The level of underlying economic activity in the huge domestic US economy shows the country is now in recession.
The strong US export sector has stopped the US economy from officially using the “R” word, just as the strong Australian resource export sector is probably keeping our economy from heading towards the edge.
In a blizzard of figures and revisions, the US Commerce Department reported that the economy fell into a recession in the December quarter of 2007, staggered back to positive growth in the first quarter and then grew again in the June quarter, with the strong export performance keeping growth on the black side of the ledger.
The figures show that the economy expanded less than forecast in the June quarter as the impact of the housing slump and rising unemployment blunted the impact of nearly $US100 billion of tax rebates.

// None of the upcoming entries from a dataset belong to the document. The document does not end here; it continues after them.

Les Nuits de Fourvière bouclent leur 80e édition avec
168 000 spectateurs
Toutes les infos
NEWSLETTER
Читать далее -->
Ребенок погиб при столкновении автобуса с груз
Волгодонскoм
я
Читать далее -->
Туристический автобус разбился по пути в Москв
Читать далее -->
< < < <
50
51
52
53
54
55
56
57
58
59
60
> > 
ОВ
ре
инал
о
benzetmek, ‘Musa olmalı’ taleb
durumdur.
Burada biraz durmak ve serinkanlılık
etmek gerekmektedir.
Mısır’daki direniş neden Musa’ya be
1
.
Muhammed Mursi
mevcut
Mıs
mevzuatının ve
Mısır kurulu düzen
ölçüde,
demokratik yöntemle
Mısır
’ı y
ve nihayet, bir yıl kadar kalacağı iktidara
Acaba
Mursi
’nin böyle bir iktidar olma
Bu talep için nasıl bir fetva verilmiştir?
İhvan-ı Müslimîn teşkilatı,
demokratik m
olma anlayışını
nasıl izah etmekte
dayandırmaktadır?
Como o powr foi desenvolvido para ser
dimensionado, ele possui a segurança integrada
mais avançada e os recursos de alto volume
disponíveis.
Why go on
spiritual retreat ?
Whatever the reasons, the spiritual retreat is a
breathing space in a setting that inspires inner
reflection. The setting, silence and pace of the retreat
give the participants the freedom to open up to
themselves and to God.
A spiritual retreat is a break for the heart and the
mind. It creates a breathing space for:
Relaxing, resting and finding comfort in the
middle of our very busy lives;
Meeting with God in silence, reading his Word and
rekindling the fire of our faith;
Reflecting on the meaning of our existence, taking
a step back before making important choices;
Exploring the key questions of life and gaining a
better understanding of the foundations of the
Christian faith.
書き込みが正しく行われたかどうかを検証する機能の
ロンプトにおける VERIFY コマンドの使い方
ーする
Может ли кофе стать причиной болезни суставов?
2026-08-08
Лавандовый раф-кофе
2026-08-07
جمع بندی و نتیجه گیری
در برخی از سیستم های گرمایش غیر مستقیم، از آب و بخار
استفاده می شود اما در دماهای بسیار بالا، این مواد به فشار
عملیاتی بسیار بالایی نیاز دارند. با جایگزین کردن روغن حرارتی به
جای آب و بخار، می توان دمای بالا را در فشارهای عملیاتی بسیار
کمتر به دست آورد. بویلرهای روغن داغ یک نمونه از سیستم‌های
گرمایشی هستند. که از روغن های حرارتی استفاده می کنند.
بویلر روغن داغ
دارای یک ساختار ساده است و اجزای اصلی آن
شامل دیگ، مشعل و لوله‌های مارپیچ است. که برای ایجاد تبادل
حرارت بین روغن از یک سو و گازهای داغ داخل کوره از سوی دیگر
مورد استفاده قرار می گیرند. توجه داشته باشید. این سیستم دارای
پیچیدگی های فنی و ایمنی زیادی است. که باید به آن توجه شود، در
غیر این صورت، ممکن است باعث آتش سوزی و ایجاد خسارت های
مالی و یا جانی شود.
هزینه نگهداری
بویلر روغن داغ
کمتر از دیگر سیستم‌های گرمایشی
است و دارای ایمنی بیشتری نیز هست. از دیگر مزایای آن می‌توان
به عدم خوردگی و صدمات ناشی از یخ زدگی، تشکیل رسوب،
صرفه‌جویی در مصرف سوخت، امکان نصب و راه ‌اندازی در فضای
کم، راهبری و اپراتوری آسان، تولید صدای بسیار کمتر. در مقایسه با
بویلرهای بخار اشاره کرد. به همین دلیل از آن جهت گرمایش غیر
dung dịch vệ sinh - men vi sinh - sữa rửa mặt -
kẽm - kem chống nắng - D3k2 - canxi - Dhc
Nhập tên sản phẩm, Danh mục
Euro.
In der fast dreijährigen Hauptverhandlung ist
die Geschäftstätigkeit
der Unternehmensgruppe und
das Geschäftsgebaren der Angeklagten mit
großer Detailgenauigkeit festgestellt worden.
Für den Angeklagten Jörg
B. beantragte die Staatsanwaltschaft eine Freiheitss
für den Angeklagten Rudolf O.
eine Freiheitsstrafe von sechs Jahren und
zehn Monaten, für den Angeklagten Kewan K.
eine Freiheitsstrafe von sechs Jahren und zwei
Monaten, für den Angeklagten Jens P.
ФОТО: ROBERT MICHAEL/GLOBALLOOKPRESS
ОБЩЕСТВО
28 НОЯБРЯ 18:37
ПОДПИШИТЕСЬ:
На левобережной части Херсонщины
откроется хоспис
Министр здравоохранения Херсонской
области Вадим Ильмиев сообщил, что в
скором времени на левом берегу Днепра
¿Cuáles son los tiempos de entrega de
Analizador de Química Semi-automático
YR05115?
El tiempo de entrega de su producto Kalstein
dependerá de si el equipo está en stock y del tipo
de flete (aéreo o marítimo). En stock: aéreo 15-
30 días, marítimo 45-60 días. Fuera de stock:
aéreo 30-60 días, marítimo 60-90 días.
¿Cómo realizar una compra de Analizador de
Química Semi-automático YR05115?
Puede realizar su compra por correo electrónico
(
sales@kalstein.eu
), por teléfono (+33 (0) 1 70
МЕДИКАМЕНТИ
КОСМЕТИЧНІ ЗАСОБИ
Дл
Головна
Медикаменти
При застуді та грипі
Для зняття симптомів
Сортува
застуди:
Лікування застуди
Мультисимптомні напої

The economy grew at a 1.9% annual rate after expanding 0.9% in the first quarter (down from an initial estimate of 1%), the Commerce Department said in Washington. While that was a much faster pace than the US economy set in the first quarter, analysts had expected to see the economy grow at a 2.3% annual rate in the June quarter.
The report also showed a recession may have started in the final three months of 2007, as gross domestic product was revised to show a contraction in the period. The Commerce Department said revisions to past GDP numbers showed that growth shrunk 0.2% in the December quarter of 2007, instead of rising 0.6% in that quarter as has been reported for the past six months. The revisions for this year won’t appear until 2009, but it could be that the US economy is actually shown to have been in recession, or very close to it, since September 2007.
US economists say growth may weaken in the current quarter as unemployment increases, with government figures tonight, our time, forecast to show a seventh straight month of falling jobs: a loss of 70,000 is expected, which would take the total number of jobs lost so far this year to well past 500,000. The figures mean interest rate increases from the Fed are off, even if inflation remains around current levels of 5% or even higher.
The revisions by the Commerce Department reached back to 2005 and cut growth in that year, in 2006 and in 2007. But they did revise growth in the March quarter last year to 4.8% annual from 3.8%. Overall growth in 2007 was 2%, down from 2.2% previously reported. Before the December quarter of last year, the last time the US economy shrank was in the third quarter of 2001 during the last recession, when it contracted at an annual rate of 1.4%.